Yes, they have. Items sitting on the server in her house were from SAP material (above-top-secret stuff) that by its very definition is classified. We're talking about actual, current, operational intelligence - the sort of stuff that involves moles in foreign governments, satellite imagery from NRO systems, that sort of thing. The State Department has just said that there are over 20 emails just in this latest small batch that can't even be released in any sort of redacted form because the classified material in them is so sensitive. When she got the SoS gig, she signed the usual federal paperwork that says that if she becomes aware of classified material existing in channels that aren't appropriate (as in, government-controlled secure access systems) regardless of whether or not it is so "marked," that she is criminally liable for its mishandling if she doesn't immediately involve security personnel to secure it. She completely blew off that requirement.

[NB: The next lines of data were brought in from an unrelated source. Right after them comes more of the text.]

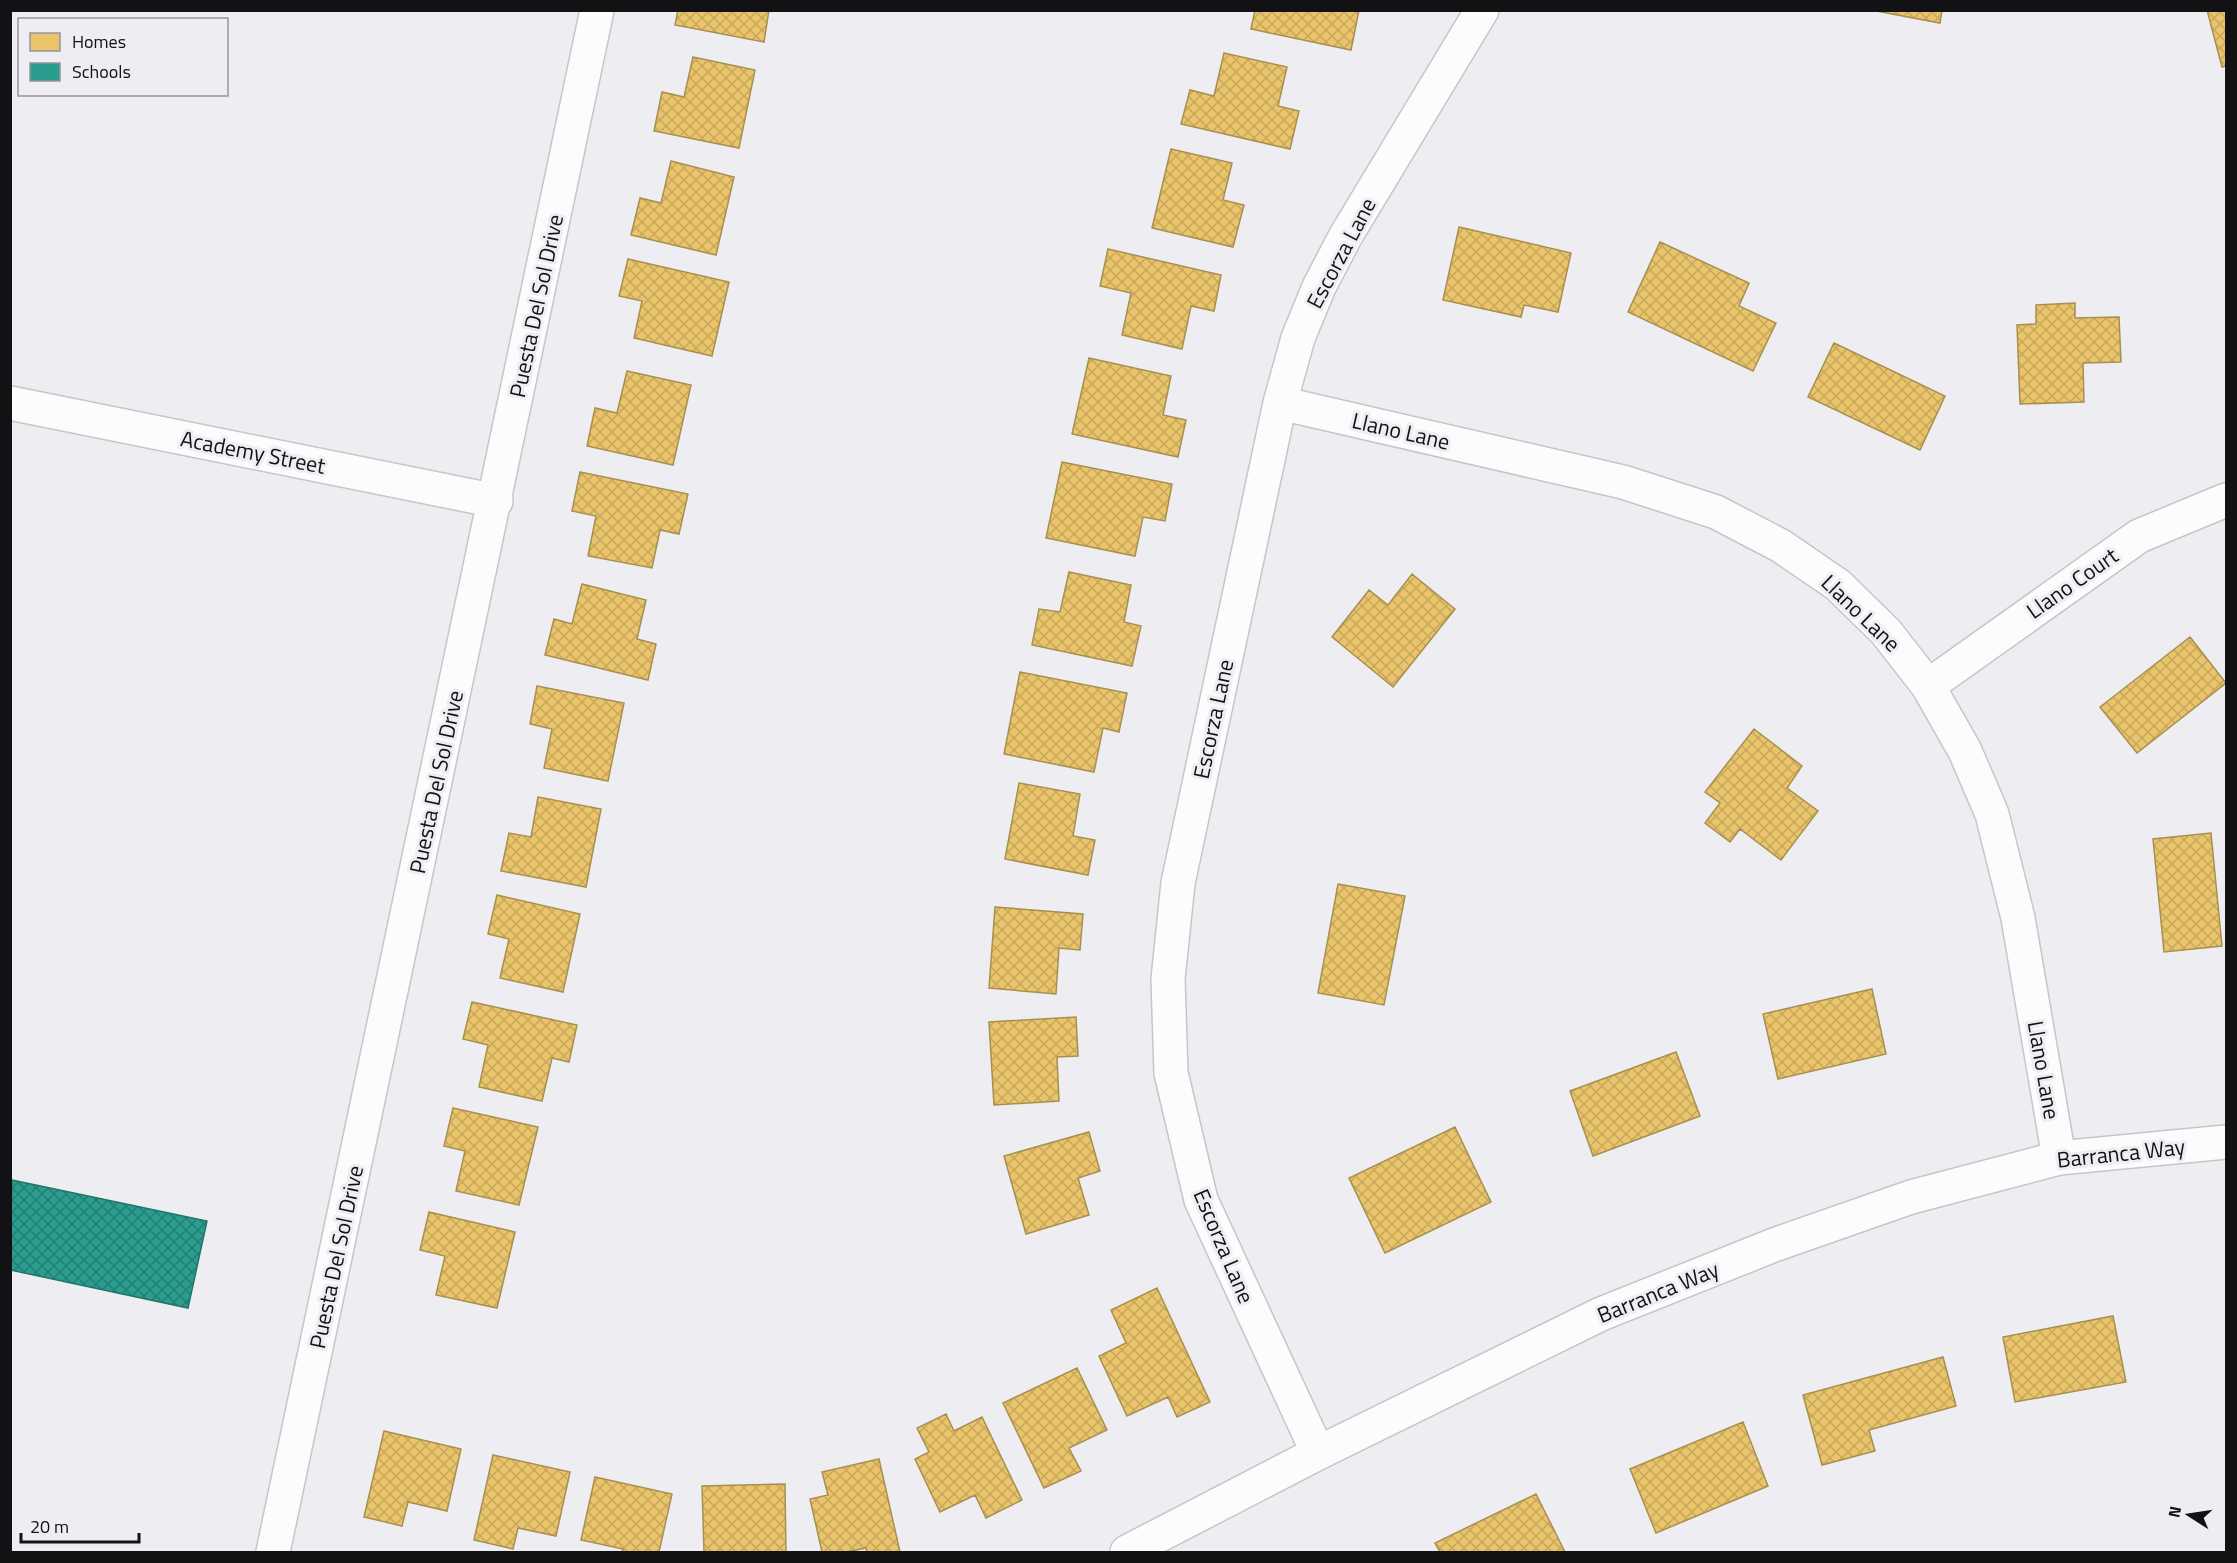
<svg xmlns="http://www.w3.org/2000/svg" width="2237" height="1563" viewBox="0 0 2237 1563" font-family="'Titillium Web',sans-serif">
<style>
.homes{fill:url(#homes-cross-hatch);stroke:#a88f50;stroke-width:1.5}
.schools{fill:url(#schools-cross-hatch);stroke:#23736a;stroke-width:1.5}
.lines{fill:none;stroke-linecap:round;stroke-linejoin:round}
.minor-casing{stroke:#c6c6c8;stroke-width:36}
.minor{stroke:#fcfcfd;stroke-width:33}
.labels{text-anchor:middle;dominant-baseline:central;stroke-width:6;stroke-linejoin:round;paint-order:stroke}
.street-label{font-size:22px;fill:#121214;stroke:#ededf3}
</style>
<defs>
<pattern id="homes-cross-hatch" width="8" height="8" patternUnits="userSpaceOnUse" patternTransform="scale(1.5)"><rect width="8" height="8" fill="#e9c46a"/><path d="M0 0l8 8M0 8l8-8" fill="none" stroke="#c7a75b"/></pattern>
<pattern id="schools-cross-hatch" width="8" height="8" patternUnits="userSpaceOnUse" patternTransform="scale(1.5)"><rect width="8" height="8" fill="#2a9d8f"/><path d="M0 0l8 8M0 8l8-8" fill="none" stroke="#237f74"/></pattern>
</defs>
<rect width="100%" height="100%" fill="#eeeef2"/>
<path class="homes" d="M 678,10 L 769,10 L 764,42 L 675,25 Z
M 1255,10 L 1359,10 L 1351,50 L 1251,29 Z
M 1871,10 L 1942,10 L 1940,23 Z
M 2207,10 L 2226,10 L 2226,66 L 2222,67 Z
M 1224,53 L 1287,67 L 1278,106 L 1299,111 L 1290,149 L 1181,124 L 1190,90 L 1214,96 Z
M 693,57 L 755,70 L 739,148 L 654,131 L 662,92 L 684,97 Z
M 1171,149 L 1232,163 L 1223,200 L 1244,205 L 1233,247 L 1152,228 Z
M 671,161 L 734,177 L 716,255 L 631,235 L 640,198 L 661,203 Z
M 1459,227 L 1571,253 L 1558,312 L 1524,305 L 1521,317 L 1443,300 Z
M 1660,242 L 1749,283 L 1739,306 L 1776,323 L 1753,371 L 1628,312 Z
M 1108,249 L 1221,275 L 1214,311 L 1191,306 L 1182,349 L 1122,335 L 1131,293 L 1100,286 Z
M 628,259 L 729,282 L 712,356 L 634,338 L 642,301 L 619,296 Z
M 2075,303 L 2075,318 L 2119,317 L 2121,362 L 2083,363 L 2084,402 L 2020,404 L 2017,325 L 2036,324 L 2036,305 Z
M 1834,343 L 1945,396 L 1920,450 L 1808,397 Z
M 1089,358 L 1171,376 L 1163,415 L 1186,420 L 1178,457 L 1072,434 Z
M 627,371 L 691,385 L 673,465 L 587,446 L 595,408 L 617,413 Z
M 1062,462 L 1172,484 L 1165,521 L 1143,517 L 1135,556 L 1046,538 Z
M 580,472 L 688,494 L 679,534 L 660,530 L 652,568 L 588,556 L 596,516 L 572,511 Z
M 1069,572 L 1131,585 L 1124,622 L 1141,626 L 1132,666 L 1032,645 L 1039,609 L 1060,612 Z
M 1412,574 L 1455,609 L 1393,687 L 1332,637 L 1369,590 L 1388,605 Z
M 582,584 L 646,600 L 637,639 L 656,644 L 648,680 L 545,655 L 554,619 L 572,624 Z
M 2190,637 L 2226,683 L 2137,753 L 2100,707 Z
M 1020,672 L 1127,693 L 1119,732 L 1103,728 L 1094,772 L 1004,754 Z
M 537,686 L 624,703 L 608,781 L 544,768 L 552,729 L 530,724 Z
M 1754,729 L 1802,766 L 1787,788 L 1818,811 L 1781,860 L 1740,829 L 1730,842 L 1705,823 L 1720,803 L 1705,792 Z
M 1019,783 L 1080,794 L 1073,836 L 1095,840 L 1088,875 L 1005,859 Z
M 538,797 L 601,809 L 586,887 L 501,871 L 509,833 L 531,837 Z
M 2211,833 L 2222,946 L 2164,952 L 2153,839 Z
M 1338,884 L 1405,896 L 1384,1005 L 1318,993 Z
M 497,895 L 580,914 L 563,992 L 500,978 L 509,939 L 488,934 Z
M 995,907 L 1083,914 L 1080,950 L 1059,948 L 1056,994 L 989,988 Z
M 1872,989 L 1886,1054 L 1778,1079 L 1763,1014 Z
M 472,1002 L 577,1025 L 569,1062 L 552,1058 L 542,1101 L 479,1087 L 488,1045 L 463,1039 Z
M 1076,1017 L 1078,1056 L 1057,1057 L 1059,1101 L 994,1105 L 989,1022 Z
M 1676,1052 L 1700,1116 L 1593,1156 L 1570,1091 Z
M 453,1108 L 538,1127 L 519,1205 L 456,1191 L 465,1151 L 444,1146 Z
M 1455,1127 L 1491,1202 L 1385,1253 L 1349,1178 Z
M 1089,1132 L 1100,1171 L 1078,1178 L 1089,1215 L 1026,1234 L 1004,1156 Z
M 429,1212 L 515,1232 L 497,1308 L 436,1295 L 445,1256 L 420,1250 Z
M 1157,1288 L 1210,1402 L 1177,1417 L 1168,1397 L 1127,1416 L 1099,1356 L 1126,1343 L 1111,1310 Z
M 2113,1316 L 2126,1382 L 2015,1402 L 2003,1337 Z
M 1943,1357 L 1956,1406 L 1869,1430 L 1875,1451 L 1822,1465 L 1803,1395 Z
M 1077,1368 L 1107,1430 L 1069,1448 L 1081,1471 L 1044,1488 L 1003,1403 Z
M 946,1414 L 954,1431 L 982,1417 L 1022,1500 L 986,1518 L 975,1495 L 940,1512 L 915,1459 L 929,1452 L 917,1428 Z
M 1743,1422 L 1768,1486 L 1656,1533 L 1630,1469 Z
M 384,1431 L 461,1449 L 447,1511 L 408,1502 L 402,1526 L 364,1517 Z
M 493,1455 L 570,1472 L 556,1536 L 518,1528 L 513,1549 L 474,1540 Z
M 879,1459 L 900,1552 L 867,1552 L 866,1548 L 847,1552 L 822,1552 L 810,1499 L 828,1495 L 822,1472 Z
M 595,1477 L 672,1494 L 659,1552 L 622,1552 L 623,1549 L 581,1540 Z
M 785,1484 L 786,1552 L 704,1552 L 702,1486 Z
M 1536,1494 L 1565,1552 L 1440,1552 L 1435,1543 Z"/>
<path class="schools" d="M 12,1180 L 207,1221 L 188,1308 L 10,1270 Z"/>
<g class="lines">
<defs>
<path id="minor" d="M 10,403 L 496,501
M 1280,403 L 1623,482 L 1716,512 L 1781,546 L 1838,585 L 1886,632 L 1928,686 L 1965,751 L 1992,814 L 2018,918 L 2059,1158
M 1928,686 L 2139,536 L 2226,500
M 1318,1453 L 1201,1200 L 1171,1073 L 1168,979 L 1178,883 L 1280,403 L 1298,338 L 1319,287 L 1345,237 L 1482,10
M 273,1552 L 597,10
M 1127,1552 L 1318,1453 L 1601,1314 L 1774,1245 L 1911,1197 L 2059,1158 L 2226,1142"/>
</defs>
<use href="#minor" class="minor-casing"/>
<use href="#minor" class="minor"/>
</g>
<g class="labels">
<g class="street-label">
<text transform="translate(1341 253) rotate(-62)">Escorza Lane</text>
<text transform="translate(536 306) rotate(-78)">Puesta Del Sol Drive</text>
<text transform="translate(1401 431) rotate(13)">Llano Lane</text>
<text transform="translate(253 452) rotate(11)">Academy Street</text>
<text transform="translate(2072 583) rotate(-35)">Llano Court</text>
<text transform="translate(1861 613) rotate(44)">Llano Lane</text>
<text transform="translate(1213 719) rotate(-78)">Escorza Lane</text>
<text transform="translate(436 782) rotate(-78)">Puesta Del Sol Drive</text>
<text transform="translate(2044 1070) rotate(80)">Llano Lane</text>
<text transform="translate(2121 1153) rotate(-6)">Barranca Way</text>
<text transform="translate(1224 1246) rotate(67)">Escorza Lane</text>
<text transform="translate(336 1257) rotate(-78)">Puesta Del Sol Drive</text>
<text transform="translate(1658 1292) rotate(-22)">Barranca Way</text>
</g>
</g>
<rect width="2237" height="1563" fill="none" stroke="#121214" stroke-width="24"/>
<rect x="18" y="18" width="210" height="78" fill="#ededf3" stroke="#95959a" stroke-width="1.5"/>
<rect x="30" y="33" width="30" height="18" fill="#e9c46a" stroke="#95959a" stroke-width="1.5"/>
<text x="72" y="48" font-size="18" fill="#121214">Homes</text>
<rect x="30" y="63" width="30" height="18" fill="#2a9d8f" stroke="#95959a" stroke-width="1.5"/>
<text x="72" y="78" font-size="18" fill="#121214">Schools</text>
<g transform="translate(2189 1515) rotate(282)" stroke="#ededf3" stroke-width="4.5" paint-order="stroke">
<path d="M0-4.5L10 22L0 15L-10 22Z" fill="#121214"/>
<text y="-9" font-size="16" font-weight="bold" text-anchor="middle" fill="#121214">N</text>
</g>
<path d="M21 1533v9h118v-9" fill="none" stroke="#121214" stroke-width="3"/>
<text x="30" y="1533" font-size="18" fill="#121214" stroke="#ededf3" stroke-width="4.5" paint-order="stroke">20 m</text>
</svg>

She also didn't release any of them to the public, without them going through the proper channels
No, what she did was have her own personal staff (people without clearances!) go through 60,000-some emails and decide BEFORE ANYONE IN THE GOVERNMENT GOT A LOOK AT THEM which were or weren't "work related." Which means that even among the emails they eventually passed along, her non-cleared personal employees at her foundation were pawing through what we now know were SAP-level documents. Further, she took everything and burned it to some USB drives, and gave at least one to her NON-CLEARED lawyer, who then put it in his own personal safe. Crimes, again, at several points along the way.
In other words, all the steps have been followed.
No, they haven't. She explicitly went about conducting official government business, including the handling of Special Access Program material, on a non-secured private server in her home - all for her personal convenience and so that she could avoid FOIA requests looking at her government correspondence. So the very first step that should have been followed never was, right there. She never even had State set her up with a secure mail account in the first place. You understand that, right? She never even COULD have followed the rules because she chose to avoid even the very first step of following the rules. Then she failed the next requirement, which was to turn over ALL of her government-related records at the time she left office - again, something she chose not to do, and she had to get subpoenaed for the information and dragged the process out for years after she left office before delivering the information after she'd had her own staff handle it, destroying over half of it. That's another violation of the required process. The archivists at State are the ones who are supposed to decide what is, and isn't relevant from a record-keeping point of view. She deliberately prevented that step. She then stripped off all of the meta data and other header information from all of the emails she DID deliver, and provided them as context-less printouts, on 50,000 pieces of paper. And that's just her getting started on doing it all wrong.
Until someone comes out and says that document so and so was classified at the time it was sent and was known or should have been known to be classified by the person sending it and/or receiving it, nothing wrong has occurred that crosses into any type of criminal offence of state secrecy laws.
This has already been established. You're not paying attention. Inspectors General from multiple intelligence agencies have said that there was at-the-time classified material (including the holy grail, SAP-level material) running around on a non-secure computer in her house.